Because the mechanism was poorly monitored, we had no idea about the problem until 8:40 AM. At 9:20 AM, we managed to start processing queued tasks. However, we could not retrieve any new tasks from a database. For reasons unknown, the panel with statistics and settings of daemons retrieving tasks was unavailable. At 10:04 AM, task retrieving was working, but we found another problem – several million tasks waiting to be processed, which would take roughly 84 hours. Naturally, when the oldest tasks are transferred first, such a situation is unacceptable. As a result, one of offered features, i.e. the cart with numerous offers had no chance to work at all.

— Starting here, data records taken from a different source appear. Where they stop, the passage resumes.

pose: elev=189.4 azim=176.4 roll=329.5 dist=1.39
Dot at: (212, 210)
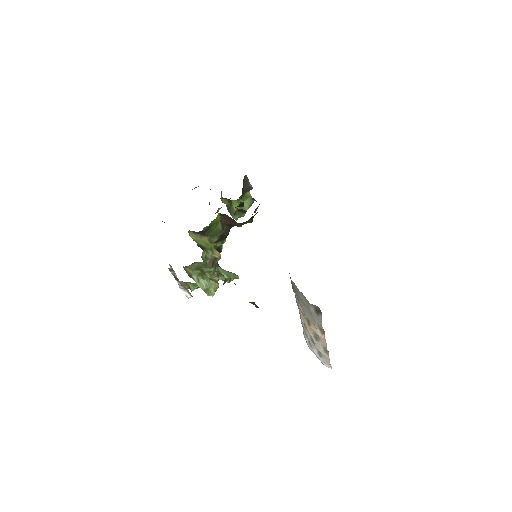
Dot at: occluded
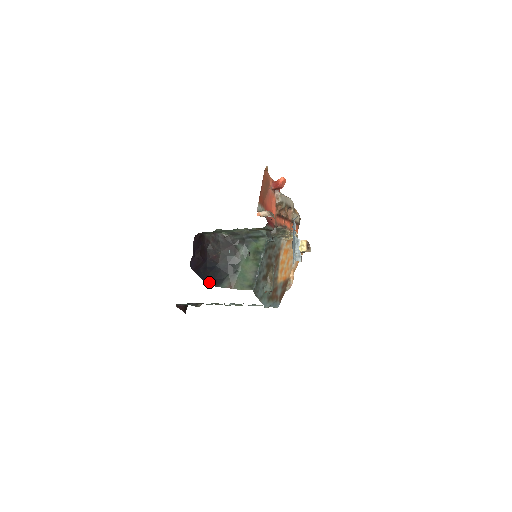
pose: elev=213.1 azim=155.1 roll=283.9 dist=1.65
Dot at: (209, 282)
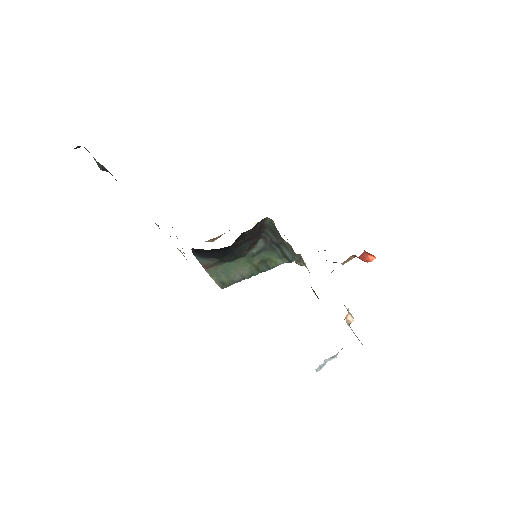
Dot at: (195, 249)
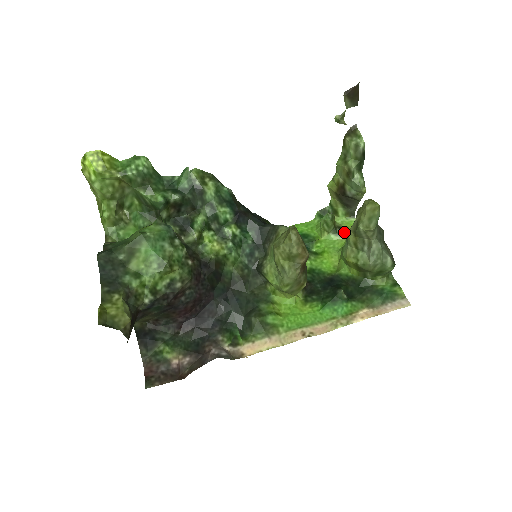
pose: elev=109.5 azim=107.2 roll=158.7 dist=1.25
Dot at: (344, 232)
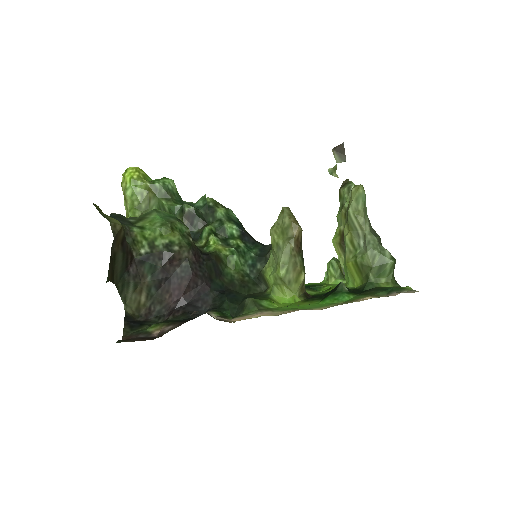
Dot at: occluded
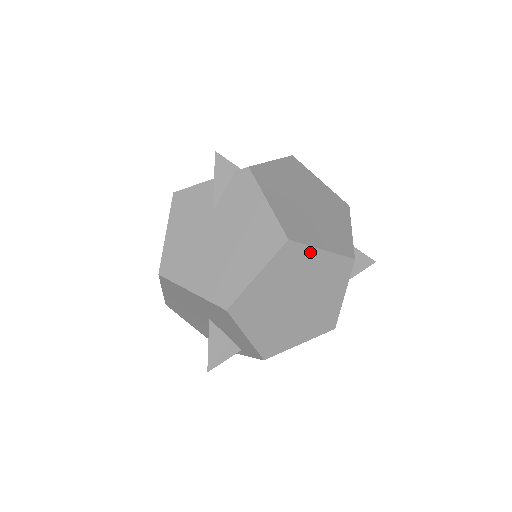
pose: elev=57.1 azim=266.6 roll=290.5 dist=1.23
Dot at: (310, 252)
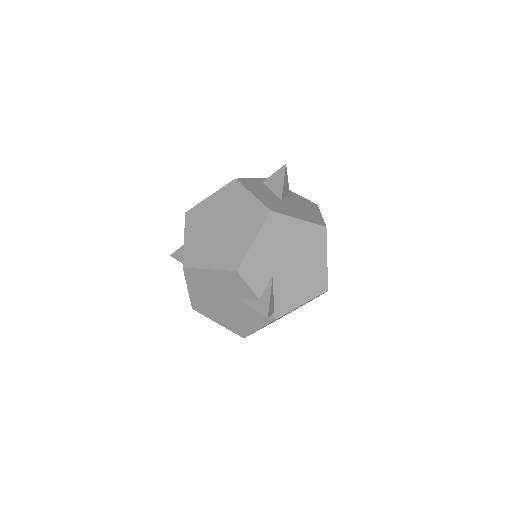
Dot at: occluded
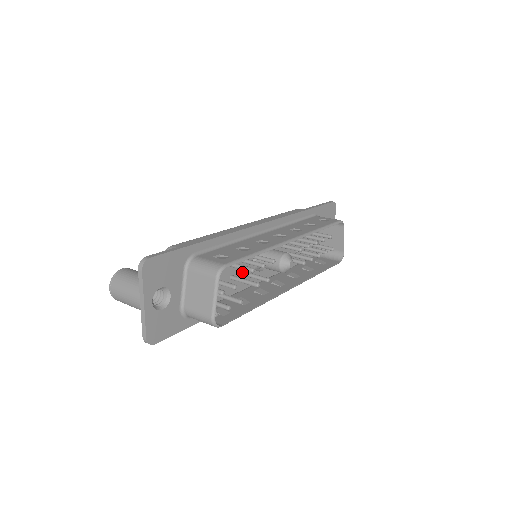
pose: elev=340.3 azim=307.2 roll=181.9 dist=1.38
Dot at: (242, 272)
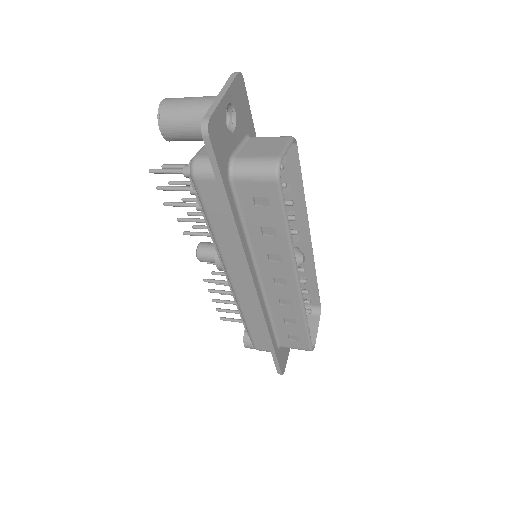
Dot at: occluded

The Site Reliability Engineering Team was working on minimising the damage and solving problems. We started with increasing the efficiency of task processing. As a result, we were able to establish new efficiency limits of the system, which are now about twice as high. In order to prevent further delay and decrease the number of tasks to be processed, we decided to cancel the release scheduled on 23rd October as well as subscribed offer alerts that were supposed to be sent on the night of 23rd October. Besides, we wanted to reduce the number of tasks waiting to be retrieved. We decided to remove those that could not be processed, i.e. cart purchases and overdue subscription.

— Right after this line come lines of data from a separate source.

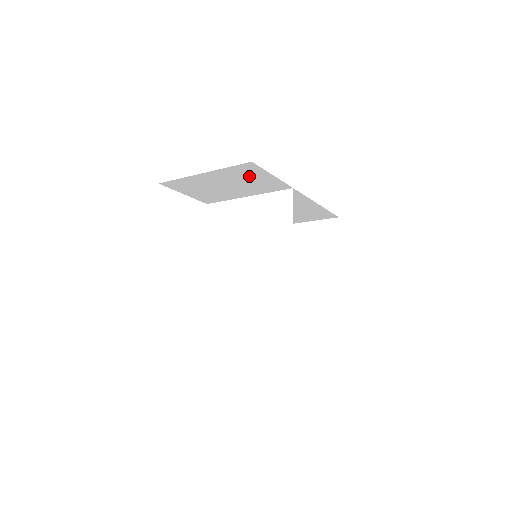
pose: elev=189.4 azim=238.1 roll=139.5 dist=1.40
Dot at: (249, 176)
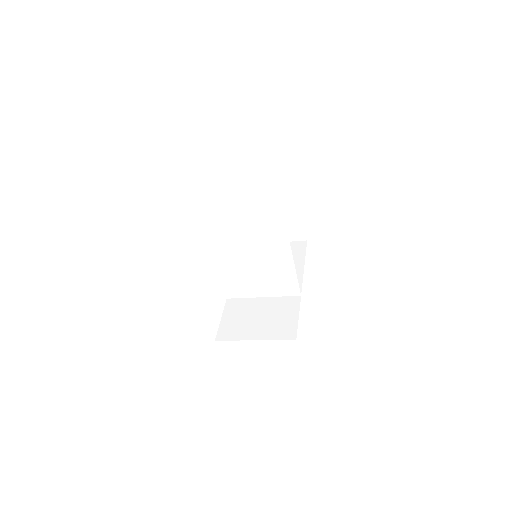
Dot at: occluded
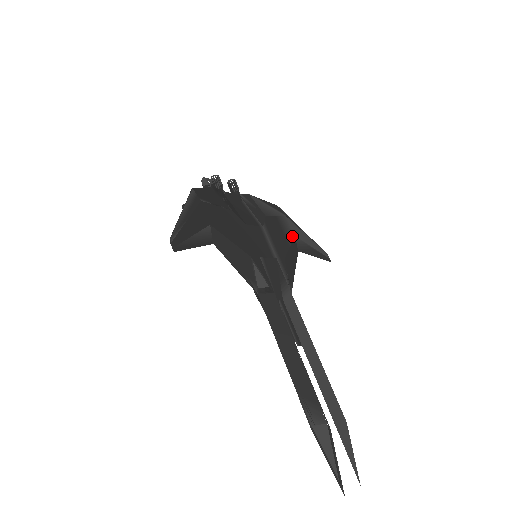
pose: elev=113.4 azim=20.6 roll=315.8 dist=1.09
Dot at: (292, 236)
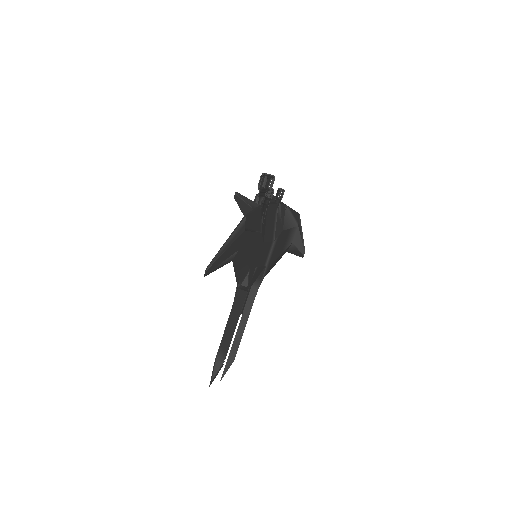
Dot at: (290, 243)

The third thing we needed to do, was finding the cause of this enormous number of tasks. For reasons which we still do not understand, after rebooting, daemons started to retrieve tasks dated 11th September 2014. When we noticed it, we set the task counter to the first task submitted on 23rd October 2014. As a result, the queue displayed only most recent tasks waiting to be processed. Moreover, this modification also fixed the administration panel of task retrieving daemons. The processing delay ended on 24th October about 7:00 PM.
Consequences of failure
The failure caused several hours of delay in task processing. Some tasks that were submitted after 11th September 2014, but for some reason had not been correctly re-processed, were finally executed. In certain cases, invalid task may not correctly indicate its execution status. Nevertheless, such tasks were processed again.
It is necessary to monitor the task processing subsystem. Currently, we do not notice most of the system problems. Each restart of any Allegro Platform server must be supervised by an on-duty service specialist who can verify whether everything works as it should. Still, it is absolutely unacceptable when a reboot or failure of one machine affects the site. Unfortunately, the mentioned system includes a SPOF. We need to take necessary steps to increase the reliability and resilience to failures of system components. Moreover, old tasks will be removed from the database automatically. We do not know what triggered the switch of task counter. We think it was a code bug or error in database connection configuration. It could explain why the task retrieving daemon, which was running continuously for several months, did not save the counter. After the restart, the counter is saved properly.